Interpol senza diritti
Alla guida dell'Interpol vanno forte i candidati di Emirati e Cina
È in corso l’elezione del capo dell’agenzia poliziesca mondiale e pare tutta un affare di dittature
L’esito dell’assemblea generale dell’Interpol attualmente in corso a Istanbul rischia di provocare un terremoto all’interno dell’organizzazione internazionale della polizia criminale. Al vertice dell’istituzione che ha sede a Lione dal 1989, potrebbe essere eletto il sulfureo Ahmed Naser al Raisi, nominato nel 2015 ispettore generale del ministero dell’Interno degli Emirati Arabi Uniti dopo quarant’anni di carriera nella polizia, oggetto di molteplici denunce per tortura e abusi di diritti umani. “La presidenza di Interpol, un trofeo per i dittatori”, ha titolato ieri Libération, raccontando le grandi tensioni in vista dell’elezione del sostituto del coreano Kim Jong-yang, che già aveva preso il posto del suo ex capo il cinese Meng Hongwei, scomparso nel nulla nel 2018 (era stato arrestato e accusato di corruzione da Pechino). C’è oggi un altro cinese che potrebbe essere nominato nel comitato esecutivo dell’Interpol: si chiama Hu Binchen, è sostenuto dal governo di Pechino, quello stesso governo che è sospettato di aver usato l’agenzia per dare la caccia ai dissidenti e per far scomparire i cittadini non graditi al regime.

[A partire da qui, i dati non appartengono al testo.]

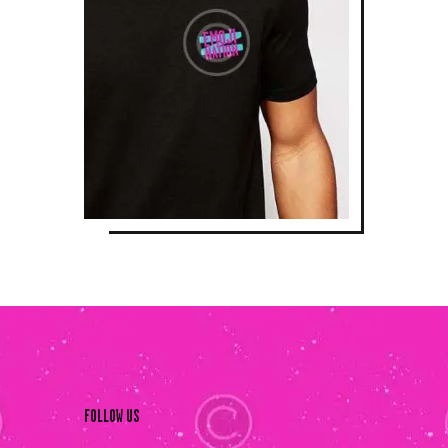
FOLLOW US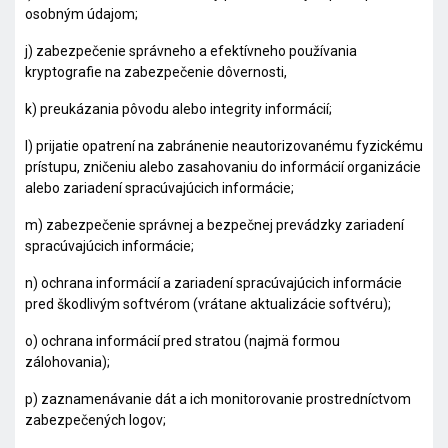
osobným údajom;
j) zabezpečenie správneho a efektívneho používania
kryptografie na zabezpečenie dôvernosti,
k) preukázania pôvodu alebo integrity informácií;
l) prijatie opatrení na zabránenie neautorizovanému fyzickému
prístupu, zničeniu alebo zasahovaniu do informácií organizácie
alebo zariadení spracúvajúcich informácie;
m) zabezpečenie správnej a bezpečnej prevádzky zariadení
spracúvajúcich informácie;
n) ochrana informácií a zariadení spracúvajúcich informácie
pred škodlivým softvérom (vrátane aktualizácie softvéru);
o) ochrana informácií pred stratou (najmä formou
zálohovania);
p) zaznamenávanie dát a ich monitorovanie prostredníctvom
zabezpečených logov;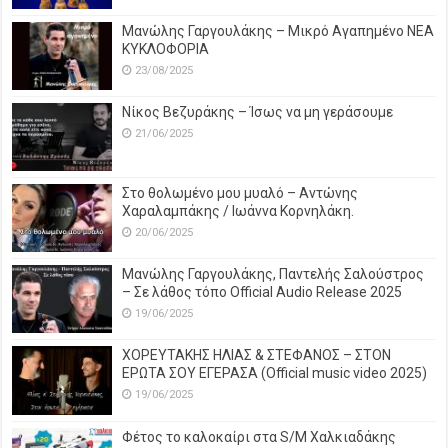
Μανώλης Γαργουλάκης – Μικρό Αγαπημένο NEΑ
ΚΥΚΛΟΦΟΡΙΑ
23/08/2025
Νίκος Βεζυράκης – Ίσως να μη γεράσουμε
21/06/2025
Στο θολωμένο μου μυαλό – Αντώνης
Χαραλαμπάκης / Ιωάννα Κορνηλάκη.
20/06/2025
Μανώλης Γαργουλάκης, Παντελής Σαλούστρος
– Σε λάθος τόπο Official Audio Release 2025
19/06/2025
ΧΟΡΕΥΤΑΚΗΣ ΗΛΙΑΣ & ΣΤΕΦΑΝΟΣ – ΣΤΟΝ
ΕΡΩΤΑ ΣΟΥ ΕΓΕΡΑΣΑ (Official music video 2025)
19/06/2025
Φέτος το καλοκαίρι στα S/M Χαλκιαδάκης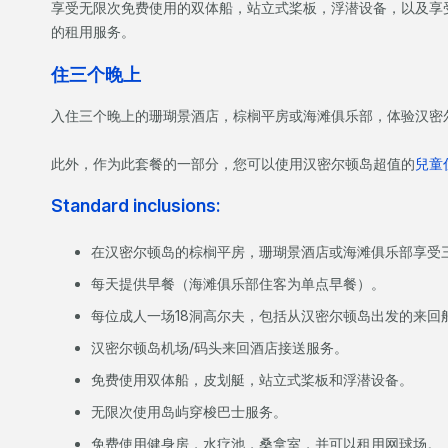
享受无限次免费使用的双体船，站立式桨板，浮潜设备，以及享
的租用服务。
住三个晚上
入住三个晚上的珊瑚景酒店，棕榈平房或海滩俱乐部，体验汉密
此外，作为此套餐的一部分，您可以使用汉密尔顿岛超值的
兒童
Standard inclusions:
在汉密尔顿岛的棕榈平房，珊瑚景酒店或海滩俱乐部享受
每天提供早餐（海滩俱乐部住客为单点早餐）。
每位成人一场18洞高尔夫，包括从汉密尔顿岛出发的来回
汉密尔顿岛机场/码头来回酒店接送服务。
免费使用双体船，皮划艇，站立式桨板和浮潜设备。
无限次使用岛屿穿梭巴士服务。
免费使用健身房，水疗池，桑拿室，并可以租用网球场。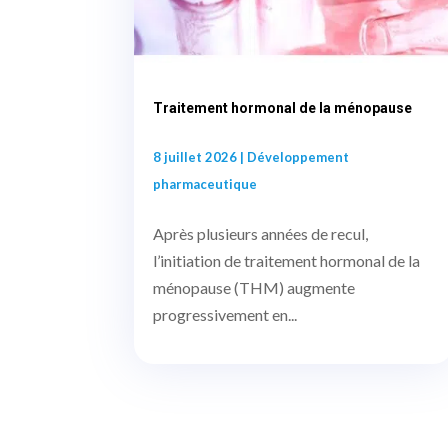
Traitement hormonal de la ménopause
8 juillet 2026
|
Développement
pharmaceutique
Après plusieurs années de recul,
l’initiation de traitement hormonal de la
ménopause (THM) augmente
progressivement en...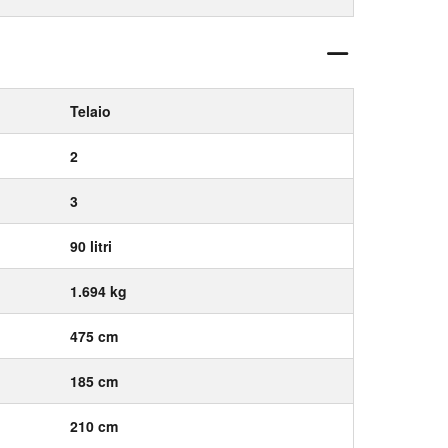
Telaio
2
3
90 litri
1.694 kg
475 cm
185 cm
210 cm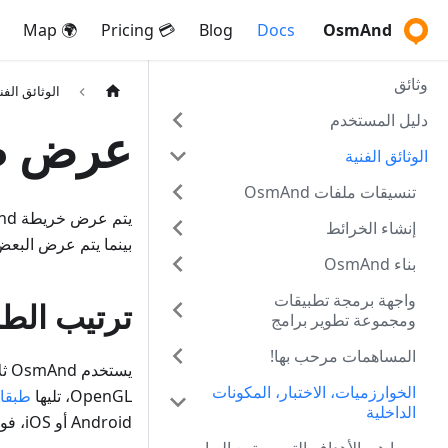
🌍 Map
💳 Pricing
Blog
Docs
OsmAnd
وثائق
الوثائق الفن
دليل المستخدم
عرض طب
الوثائق الفنية
تنسيقات ملفات OsmAnd
إنشاء الخرائط
بينما يتم عرض البعض 
بناء OsmAnd
واجهة برمجة تطبيقات
ترتيب الط
ومجموعة تطوير برامج
OsmAnd
المساهمات مرحب بها!
يستخدم OsmAnd ثلاثة أنواع من الطبقات: النقطية، والرموز، وعناصر التحكم. أولاً،
الخوارزميات، الاختبار، المكونات
OpenGL، تليها
طبقا
الداخلية
Android أو iOS، فوق الخريطة.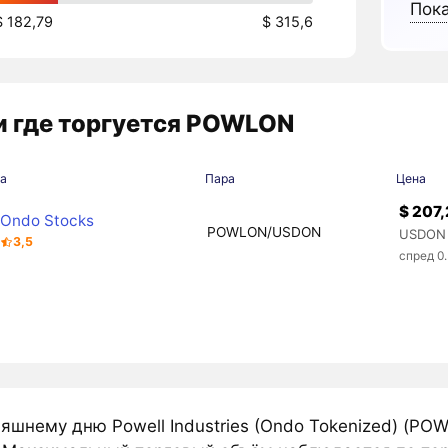
Пока
$ 182,79
$ 315,6
 где торгуется POWLON
а
Пара
Цена
$ 207,
Ondo Stocks
POWLON/USDON
USDON 
3,5
спред 0
яшнему дню Powell Industries (Ondo Tokenized) (PO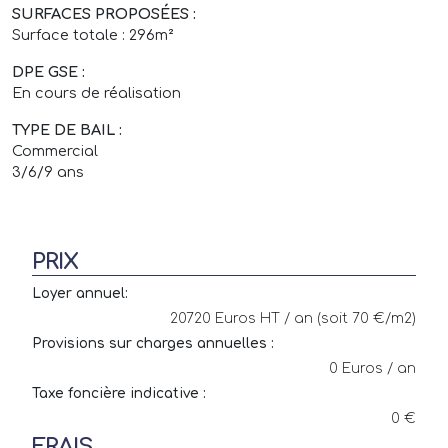
SURFACES PROPOSÉES :
Surface totale : 296m²
DPE GSE :
En cours de réalisation
TYPE DE BAIL :
Commercial
3/6/9 ans
PRIX
Loyer annuel:
20720 Euros HT / an (soit 70 €/m2)
Provisions sur charges annuelles :
0 Euros / an
Taxe foncière indicative :
0 €
FRAIS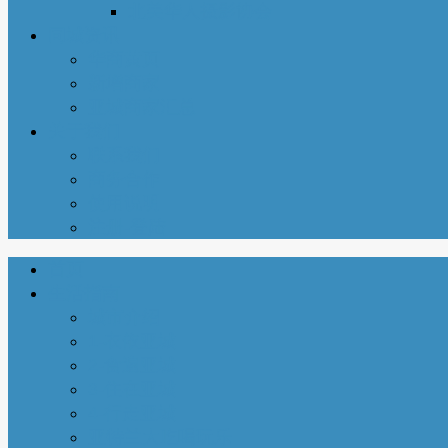
北美华人摄影协会
同城资讯
华商黄页
新增商家
亚城商家汇总
关于我们
联系我们
商务合作
使用说明
注册-登陆
首页
生活指南
城市介绍
1-衣依亚城
2-食遍亚城
3-住在亚城
4-行走亚城
亚特兰大吃喝玩乐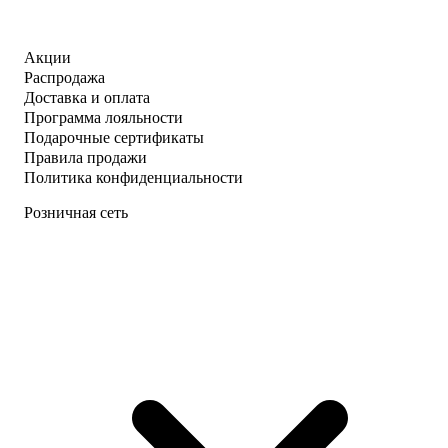
Акции
Распродажа
Доставка и оплата
Программа лояльности
Подарочные сертификаты
Правила продажи
Политика конфиденциальности
Розничная сеть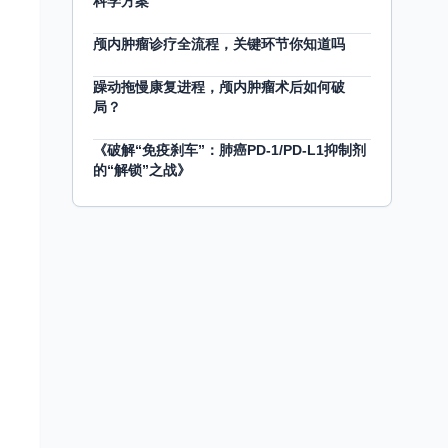
科学方案
颅内肿瘤诊疗全流程，关键环节你知道吗
躁动拖慢康复进程，颅内肿瘤术后如何破
局？
《破解“免疫刹车”：肺癌PD-1/PD-L1抑制剂
的“解锁”之战》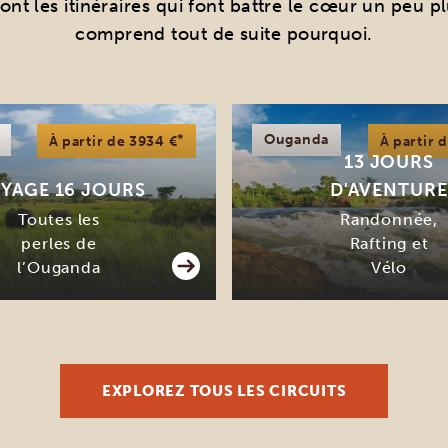
nt les itinéraires qui font battre le cœur un peu pl
comprend tout de suite pourquoi.
*
Ouganda
À partir de 3934 €
À partir 
13 JOURS
YAGE 16 JOURS
D'AVENTURE
Toutes les
Randonnée,
perles de
Rafting et
l’Ouganda
Vélo
EXPLOREZ TOUS LES CIRCUITS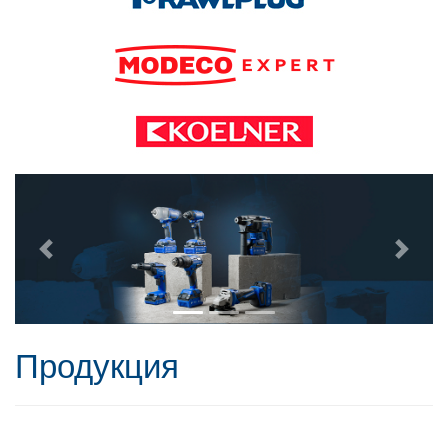
Продукция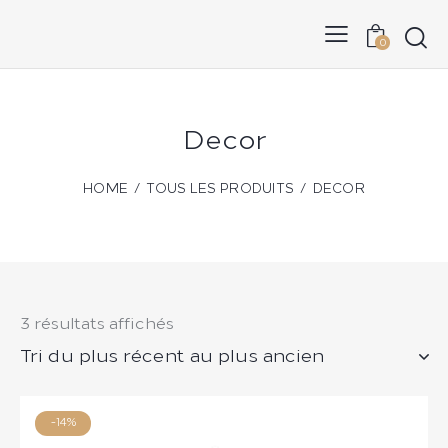
0
Decor
HOME
TOUS LES PRODUITS
DECOR
3 résultats affichés
-14%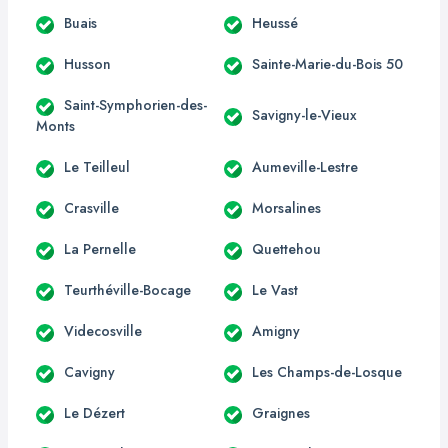
Buais
Heussé
Husson
Sainte-Marie-du-Bois 50
Saint-Symphorien-des-
Savigny-le-Vieux
Monts
Le Teilleul
Aumeville-Lestre
Crasville
Morsalines
La Pernelle
Quettehou
Teurthéville-Bocage
Le Vast
Videcosville
Amigny
Cavigny
Les Champs-de-Losque
Le Dézert
Graignes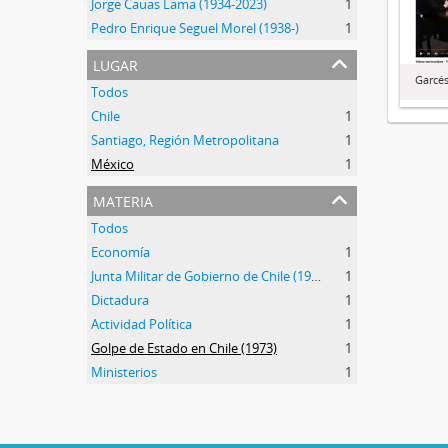
Jorge Cauas Lama (1934-2023)
1
Pedro Enrique Seguel Morel (1938-)
1
lugar
Garcés
Todos
Chile
1
Santiago, Región Metropolitana
1
México
1
materia
Todos
Economía
1
Junta Militar de Gobierno de Chile (1973-1990)
1
Dictadura
1
Actividad Política
1
Golpe de Estado en Chile (1973)
1
Ministerios
1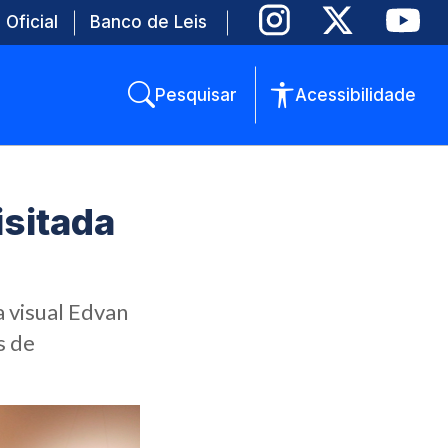
 Oficial
Banco de Leis
Pesquisar
Acessibilidade
isitada
a visual Edvan
s de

Ci sono molte discussioni in corso sul ruolo di questi paesi nell’Interpol, soprattutto in questa stagione in cui le informazioni ottenute nelle indagini sono utilizzate anche negli hackeraggi e negli attacchi cyber. La candidatura di Raisi alla guida dell’agenzia che raggruppa le polizie di 194 paesi fa anche urlare le associazioni per la difesa dei diritti umani. “Poiché il signor Raisi risiederà diversi giorni a Istanbul per partecipare all’assemblea generale dell’Interpol, è responsabilità della Turchia, in considerazione dei suoi obblighi internazionali, arrestarlo e aprire un’inchiesta in ragione degli atti di tortura subiti da Ahmed Mansour (blogger e attivista per i diritti umani condannato a dieci anni di carcere per la sua voce dissidente e posto in isolamento in condizioni disumane, ndr)”, ha detto al Point l’avvocato William Bourdon, all’origine della prima denuncia a Parigi sporta nel giugno 2021 per conto dell’ong Gulf Centre for Human Rights. “Interpol è un’organizzazione che nella sua carta obbliga a rispettare i diritti umani. Sarebbe una macchia indelebile il fatto di avere alla presidenza un individuo accusato di tortura”, ha detto l’avvocato francese.
Lunedì, anche i legali di Matthew Hedges e Ali Issa Ahmad, i due cittadini britannici che tra il 2018 e il 2019 sono stati torturati dalla polizia del paese del Golfo, hanno presentato una denuncia alle autorità turche. “Per due giorni non mi hanno permesso di dormire e bere, ho subìto torture fisiche e psicologiche”, ha dichiarato Ali Issa Ahmad, arrestato mentre era in vacanza negli Emirati per aver indossato una maglietta della squadra del Qatar. Matthew Hedges ha trascorso sette mesi in regime di isolamento negli Emirati, durante i quali è stato torturato e forzato ad assumere farmaci da cui è tuttora dipendente. In nome della “guerra contro il terrorismo”, Abu Dhabi fa una lotta spietata contro la minima opinione discordante. E Raisi è il simbolo di questa politica ultrarepressiva. Da anni, è nel mirino delle ong a tutela dei diritti umani anche per l’abuso dei cosiddetti avvisi rossi (“red notice”) emessi in quanto parte del comitato esecutivo dell’Interpol.
“Nel giro di vent’anni, l’Interpol è diventata una delle armi preferite dei regimi autoritari per perseguitare i loro oppositori in giro per il mondo”, ha commentato Dov Alfon, il direttore di Libé. L’aumento, negli ultimi anni, dei finanziamenti degli Emirati al budget dell’Interpol (nel 2016, da Abu Dhabi, sono arrivati 50 milioni di euro per finanziare sette progetti dell’organizzazione) non rafforza soltanto la candidatura di Raisi, ma pone anche un altro problema evidenziato dal ministro dell’Interno francese Gérald Darmanin: la sede dell’Interpol potrebbe abbandonare la Francia per divergenze sul finanziamento del progetto di estensione della struttura tra il governo centrale e gli eletti della regione di Lione. Per respingere l’Opa degli Emirati Arabi Uniti sull’Interpol, si punta sulla candidatura della ceca Sárka Havránková, attuale vice presidente dell’istituzione.